Problem:
In the listing below, find the line holding "507,2487 C 540,2465" and the line holding "0,688 C 41,734". Write out those two lines and all lines between, exactly, and nothing more.
------------------------------------------------
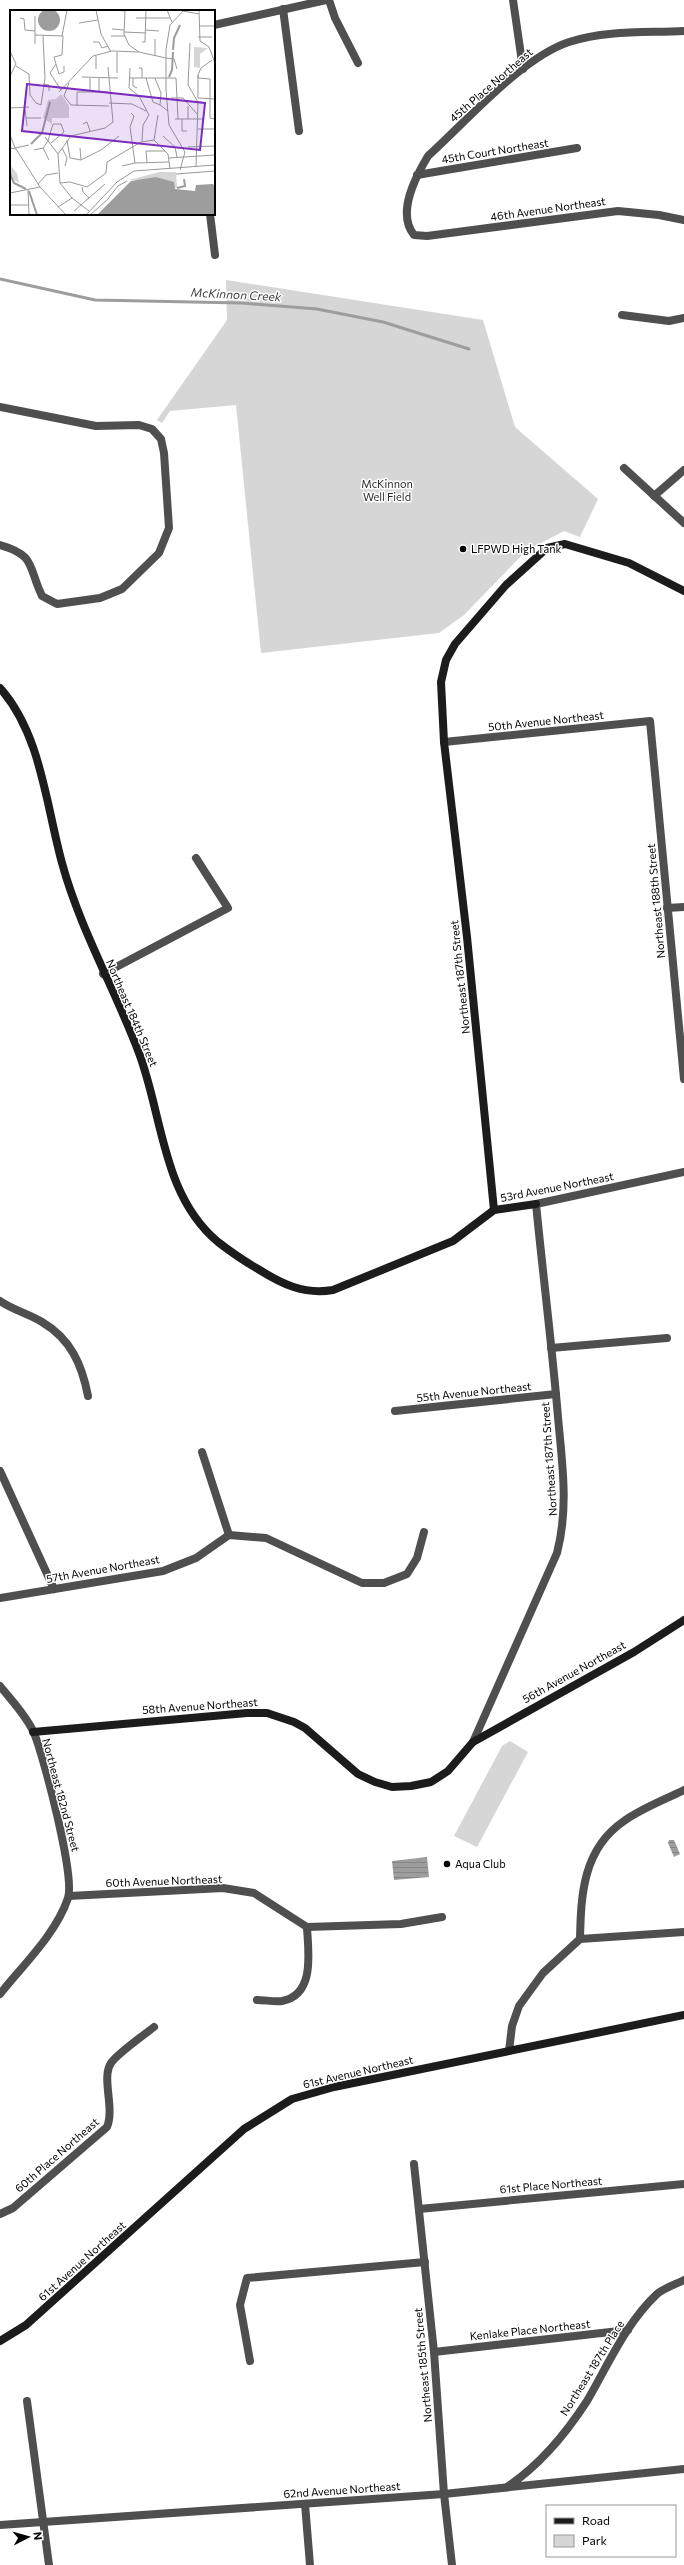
<svg xmlns="http://www.w3.org/2000/svg" width="684" height="2565" font-family="Commissioner,sans-serif">
  <style>
    .green { fill: #d6d6d6 }
    .water { fill: url(#water-rules) }
    .lines { fill: none; stroke-linecap: round; stroke-linejoin: round }
    .stream { stroke: #9d9d9d; stroke-width: 3 }
    .street { stroke: #4f4f4f; stroke-width: 8 }
    .secondary { stroke: #1c1c1c; stroke-width: 8 }
    .poi-dot { fill: #000; stroke: #fff; stroke-width: 1.5 }
    .labels { text-anchor: middle; stroke-width: 3; stroke-linejoin: round; paint-order: stroke }
    .street-label { font-size: 11px; fill: #000; stroke: #fff }
    .park-label { font-size: 11px; fill: #2d2d2d; stroke: #fff }
    .poi-label { font-size: 11px; fill: #000; stroke: #fff; text-anchor: start }
    .water-label { font-size: 12px; font-style: italic; fill: #3e3e3e; stroke: #fff }
    .inset-river { fill: none; stroke: #9d9d9d; stroke-width: 2 }
    .inset-road { fill: none; stroke: #999; stroke-width: 1 }
    .view { fill: #7b2cbf; fill-opacity: 0.15; stroke: #7b2cbf; stroke-width: 2 }
    .inset-edge { fill: none; stroke: #000; stroke-width: 2 }
  </style>
  <defs>
    <pattern id="water-rules" width="6" height="5" patternUnits="userSpaceOnUse"><rect width="6" height="5" fill="#9d9d9d"/><path d="M0 2.5h6" fill="none" stroke="#858585"/></pattern>
  </defs>
  <rect width="100%" height="100%" fill="#fff"/>
  <g class="green">
    <path d="M 226,280 L 483,320 L 515,427 L 598,499 L 580,537 L 564,531 L 526,551 L 464,615 L 439,633 L 261,653 L 236,405 L 170,411 L 162,423 L 157,420 L 227,320 Z"/>
    <path d="M 510,1741 L 528,1752 L 477,1847 L 454,1836 L 502,1746 Z"/>
  </g>
  <g class="water">
    <path d="M 669,1840 L 674,1840 L 680,1854 L 674,1857 L 668,1843 Z"/>
    <path d="M 427,1857 L 429,1877 L 394,1880 L 392,1861 Z"/>
  </g>
  <g class="lines">
    <path class="stream" d="M 0,279 L 95,300 L 241,303 L 317,309 L 383,322 L 469,349"/>
    <g class="street">
      <path d="M 329,0 L 335,18 L 358,63"/>
      <path d="M 513,0 L 523,69"/>
      <path d="M 283,9 L 299,131"/>
      <path d="M 214,25 L 326,0"/>
      <path d="M 684,31 C 645,33 607,30 569,42 C 521,58 467,121 428,156 C 416,176 396,213 414,235 L 427,236 L 618,211 L 659,215 L 684,220"/>
      <path d="M 417,175 L 577,148"/>
      <path d="M 210,214 L 215,255"/>
      <path d="M 622,315 L 669,321 L 684,318"/>
      <path d="M 0,407 L 96,426 L 139,425 L 152,429 L 161,439 L 164,453 L 169,528 L 159,553 L 122,589 L 100,598 L 57,604 L 42,596 C 28,567 36,555 0,545"/>
      <path d="M 624,468 L 684,523"/>
      <path d="M 654,496 L 684,470"/>
      <path d="M 444,742 L 650,721 L 684,1079"/>
      <path d="M 667,908 L 684,907"/>
      <path d="M 103,974 L 228,908 L 196,858"/>
      <path d="M 0,1301 C 13,1310 29,1314 42,1322 C 71,1339 82,1365 88,1396"/>
      <path d="M 551,1348 L 667,1338"/>
      <path d="M 395,1411 L 556,1394"/>
      <path d="M 202,1452 L 229,1535"/>
      <path d="M 0,1471 L 54,1589"/>
      <path d="M 0,1598 L 163,1571 L 196,1558 L 229,1535 L 266,1538 L 362,1583 L 384,1583 L 407,1574 L 417,1558 L 424,1532"/>
      <path d="M 0,1686 C 11,1700 26,1715 34,1733 C 44,1757 75,1876 68,1898 C 56,1934 23,1965 0,1994"/>
      <path d="M 473,1742 L 557,1553 C 569,1507 562,1463 558,1417 C 552,1346 543,1275 536,1204 L 684,1172"/>
      <path d="M 69,1896 L 223,1888 L 254,1893 L 307,1927 L 401,1924 L 442,1917"/>
      <path d="M 580,1939 C 581,1894 583,1849 624,1821 C 642,1808 664,1800 684,1790"/>
      <path d="M 257,2000 C 265,2000 274,2002 282,2001 C 316,1995 308,1950 307,1927"/>
      <path d="M 509,2051 L 512,2026 L 519,2006 L 543,1973 L 580,1939 L 684,1932"/>
      <path d="M 414,2164 L 434,2352 L 444,2494 L 452,2565"/>
      <path d="M 419,2209 L 684,2184"/>
      <path d="M 0,2214 L 13,2208 L 107,2127 C 115,2108 101,2078 111,2063 C 118,2053 144,2035 154,2027"/>
      <path d="M 434,2352 L 628,2330"/>
      <path d="M 250,2361 L 240,2305 L 247,2278 L 425,2262"/>
      <path d="M 27,2401 L 49,2565"/>
      <path d="M 507,2487 C 540,2465 565,2435 587,2401 C 608,2365 626,2323 657,2294 C 664,2288 676,2284 684,2280"/>
      <path d="M 305,2504 L 310,2565"/>
      <path d="M 0,2525 L 444,2494 L 684,2469"/>
    </g>
    <g class="secondary">
      <path d="M 0,688 C 41,734 46,805 62,863 C 80,929 115,989 139,1053 C 163,1117 162,1195 218,1242 C 231,1252 244,1261 258,1269 C 282,1284 304,1295 333,1290 L 453,1241 L 494,1210 L 536,1204"/>
      <path d="M 494,1210 L 467,937 L 444,742 L 441,682 L 446,660 L 455,644 L 506,585 L 547,548 L 565,544 L 629,563 L 684,591"/>
      <path d="M 33,1732 L 247,1713 L 267,1713 L 294,1722 L 305,1728 L 358,1774 L 375,1782 L 392,1787 L 411,1786 L 431,1782 L 448,1771 L 473,1742 L 634,1652 L 684,1620"/>
      <path d="M 0,2341 L 26,2325 L 244,2129 L 292,2099 L 334,2087 L 684,2015"/>
    </g>
  </g>
  <g class="poi-dot">
    <circle cx="463" cy="549" r="4"/>
    <circle cx="447" cy="1864" r="4"/>
  </g>
  <g class="labels">
    <g class="street-label">
      <text transform="translate(491 85) rotate(-41)" y="4">45th Place Northeast</text>
      <text transform="translate(495 151) rotate(-9)" y="4">45th Court Northeast</text>
      <text transform="translate(548 209) rotate(-8)" y="4">46th Avenue Northeast</text>
      <text transform="translate(546 721) rotate(-6)" y="4">50th Avenue Northeast</text>
      <text transform="translate(656 901) rotate(-95)" y="4">Northeast 188th Street</text>
      <text transform="translate(460 977) rotate(-96)" y="4">Northeast 187th Street</text>
      <text transform="translate(132 1013) rotate(67)" y="4">Northeast 184th Street</text>
      <text transform="translate(557 1187) rotate(-11)" y="4">53rd Avenue Northeast</text>
      <text transform="translate(474 1392) rotate(-6)" y="4">55th Avenue Northeast</text>
      <text transform="translate(549 1459) rotate(-94)" y="4">Northeast 187th Street</text>
      <text transform="translate(103 1569) rotate(-10)" y="4">57th Avenue Northeast</text>
      <text transform="translate(574 1672) rotate(-29)" y="4">56th Avenue Northeast</text>
      <text transform="translate(200 1706) rotate(-4)" y="4">58th Avenue Northeast</text>
      <text transform="translate(61 1795) rotate(75)" y="4">Northeast 182nd Street</text>
      <text transform="translate(164 1881) rotate(-2)" y="4">60th Avenue Northeast</text>
      <text transform="translate(358 2072) rotate(-13)" y="4">61st Avenue Northeast</text>
      <text transform="translate(57 2155) rotate(-41)" y="4">60th Place Northeast</text>
      <text transform="translate(551 2185) rotate(-5)" y="4">61st Place Northeast</text>
      <text transform="translate(82 2261) rotate(-42)" y="4">61st Avenue Northeast</text>
      <text transform="translate(530 2330) rotate(-6)" y="4">Kenlake Place Northeast</text>
      <text transform="translate(423 2365) rotate(-95)" y="4">Northeast 185th Street</text>
      <text transform="translate(592 2368) rotate(-58)" y="4">Northeast 187th Place</text>
      <text transform="translate(342 2490) rotate(-4)" y="4">62nd Avenue Northeast</text>
    </g>
    <g class="park-label">
      <text x="387" y="488">McKinnon<tspan x="387" dy="13">Well Field</tspan></text>
    </g>
    <g class="poi-label">
      <text x="471" y="553">LFPWD High Tank</text>
      <text x="455" y="1868">Aqua Club</text>
    </g>
    <g class="water-label">
      <text transform="translate(236 295) rotate(3)" y="4">McKinnon Creek</text>
    </g>
  </g>
  <g transform="translate(10 10)">
    <rect width="205" height="205" fill="#fff"/>
    <path d="M 184,37 L 198,38 L 190,44 L 190,58 L 184,57 ZM 51,84 L 59,96 L 59,108 L 42,108 L 42,114 L 33,108 L 38,90 L 46,89 ZM 149,162 L 166,162 L 167,178 L 164,178 L 164,173 L 146,167 L 136,170 L 119,170 Z" fill="#d6d6d6"/>
    <path d="M 0,155 L 7,163 L 9,173 L 1,168 Z" fill="#d6d6d6"/>
    <path d="M28 10a11 11 0 1 1 22 0a11 11 0 1 1-22 0ZM 146,167 L 164,172 L 165,179 L 185,181 L 186,175 L 203,174 L 205,177 L 205,205 L 87,205 L 121,171 Z" fill="#9d9d9d"/>
    <path class="inset-river" d="M 163,40 L 164,28 L 170,15M 159,67 L 162,60 L 163,42M 21,134 L 32,123 L 40,92M 0,164 L 4,173 L 16,179M 167,178 L 175,176 L 174,169M 19,181 L 27,205"/>
    <path class="inset-road" d="M 86,0 L 91,24 L 101,42M 103,0 L 115,1M 115,0 L 114,24 L 119,35 L 129,42 L 156,48M 157,0 L 162,12M 189,0 L 190,31M 173,1 L 189,4M 10,8 L 14,9 L 15,20 L 25,21M 126,8 L 160,8M 69,13 L 88,10M 189,16 L 205,16M 102,19 L 114,20M 136,20 L 149,21M 114,22 L 136,23M 25,25 L 53,26 L 52,45M 52,26 L 57,0M 101,26 L 115,26M 188,27 L 202,27M 145,29 L 145,46M 190,31 L 199,37 L 205,53M 83,32 L 89,32 L 92,38 L 98,36M 132,32 L 135,32 L 136,0M 180,33 L 178,75 L 188,92 L 186,156M 25,34 L 25,6M 0,41 L 6,54 L 0,66M 107,42 L 107,63M 156,48 L 164,49 L 167,59M 46,54 L 49,64 L 54,62 L 54,56M 6,56 L 19,64 L 20,85 L 26,93 L 31,95 L 35,68 L 33,26M 120,58 L 119,78 L 129,86 L 139,105 L 133,115 L 132,131M 129,58 L 132,58 L 132,68M 86,59 L 86,46M 188,65 L 191,58 L 202,50M 72,67 L 108,68M 120,68 L 166,68 L 168,109M 123,68 L 123,76 L 127,78M 136,68 L 143,92 L 150,95M 145,68 L 151,83 L 150,95 L 158,101M 188,68 L 200,69 L 200,108 L 205,109M 188,68 L 188,65 L 188,88 L 205,89M 59,73 L 54,86 L 61,95 L 99,96M 33,74 L 39,75 L 39,81M 51,80 L 40,63 L 46,54 L 44,47 L 52,45M 49,82 L 83,46 L 102,41 L 129,42M 80,82 L 80,68M 89,82 L 89,68M 161,88 L 173,88 L 187,104M 99,93 L 122,94 L 136,101M 67,96 L 67,82 L 98,82M 178,96 L 178,109M 0,98 L 19,97M 15,99 L 17,116M 121,103 L 124,106 L 120,117 L 125,153M 16,108 L 31,108M 165,109 L 193,109M 172,109 L 172,121 L 177,121M 73,114 L 77,112 L 80,121M 188,119 L 205,119M 0,125 L 5,138 L 19,135M 153,126 L 165,137 L 167,147M 35,127 L 48,144 L 50,173 L 62,188 L 79,201M 57,130 L 60,148 L 71,150 L 91,140 L 109,126M 144,130 L 158,144 L 160,159M 144,130 L 148,105M 178,137 L 205,136M 0,138 L 6,139 L 30,177 L 56,205M 33,138 L 38,131 L 43,114 L 51,114 L 54,122 L 41,133M 52,138 L 57,148 L 55,156M 70,138 L 71,150M 24,140 L 33,138 L 39,150M 48,144 L 61,126 L 95,118 L 103,112 L 98,57M 159,148 L 205,145M 137,153 L 136,141 L 155,141M 112,156 L 125,153 L 159,152M 170,160 L 175,142 L 159,115 L 156,80 L 156,40 L 160,15 L 174,0M 166,164 L 205,161M 50,173 L 60,172 L 77,177 L 96,163 L 97,152 L 131,132 L 144,130M 28,174 L 36,165 L 48,163M 72,177 L 73,182 L 79,188M 18,180 L 19,205M 0,183 L 30,177M 0,195 L 19,195M 48,197 L 62,188M 64,201 L 95,174M 76,205 L 107,172 L 124,161 L 205,155M 80,205 L 97,190 L 108,176 L 117,171"/>
    <path class="view" d="M 17,74 L 195,93 L 190,140 L 12,121 Z"/>
    <rect width="205" height="205" class="inset-edge"/>
  </g>
  <rect x="546" y="2505" width="130" height="52" fill="#ffffff" stroke="#999999"/>
  <rect x="554" y="2518" width="20" height="6" fill="#1c1c1c" stroke="#999999"/>
  <text x="582" y="2525" font-size="12" fill="#000000">Road</text>
  <rect x="554" y="2535" width="20" height="12" fill="#d6d6d6" stroke="#999999"/>
  <text x="582" y="2545" font-size="12" fill="#000000">Park</text>
  <g transform="translate(28 2537) rotate(84)" stroke="#ffffff" stroke-width="3" paint-order="stroke">
  <path d="M0-3L7 15L0 10L-7 15Z" fill="#000000"/>
  <text y="-6" font-size="11" font-weight="bold" text-anchor="middle" fill="#000000">N</text>
  </g>
</svg>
------------------------------------------------
Response:
      <path d="M 507,2487 C 540,2465 565,2435 587,2401 C 608,2365 626,2323 657,2294 C 664,2288 676,2284 684,2280"/>
      <path d="M 305,2504 L 310,2565"/>
      <path d="M 0,2525 L 444,2494 L 684,2469"/>
    </g>
    <g class="secondary">
      <path d="M 0,688 C 41,734 46,805 62,863 C 80,929 115,989 139,1053 C 163,1117 162,1195 218,1242 C 231,1252 244,1261 258,1269 C 282,1284 304,1295 333,1290 L 453,1241 L 494,1210 L 536,1204"/>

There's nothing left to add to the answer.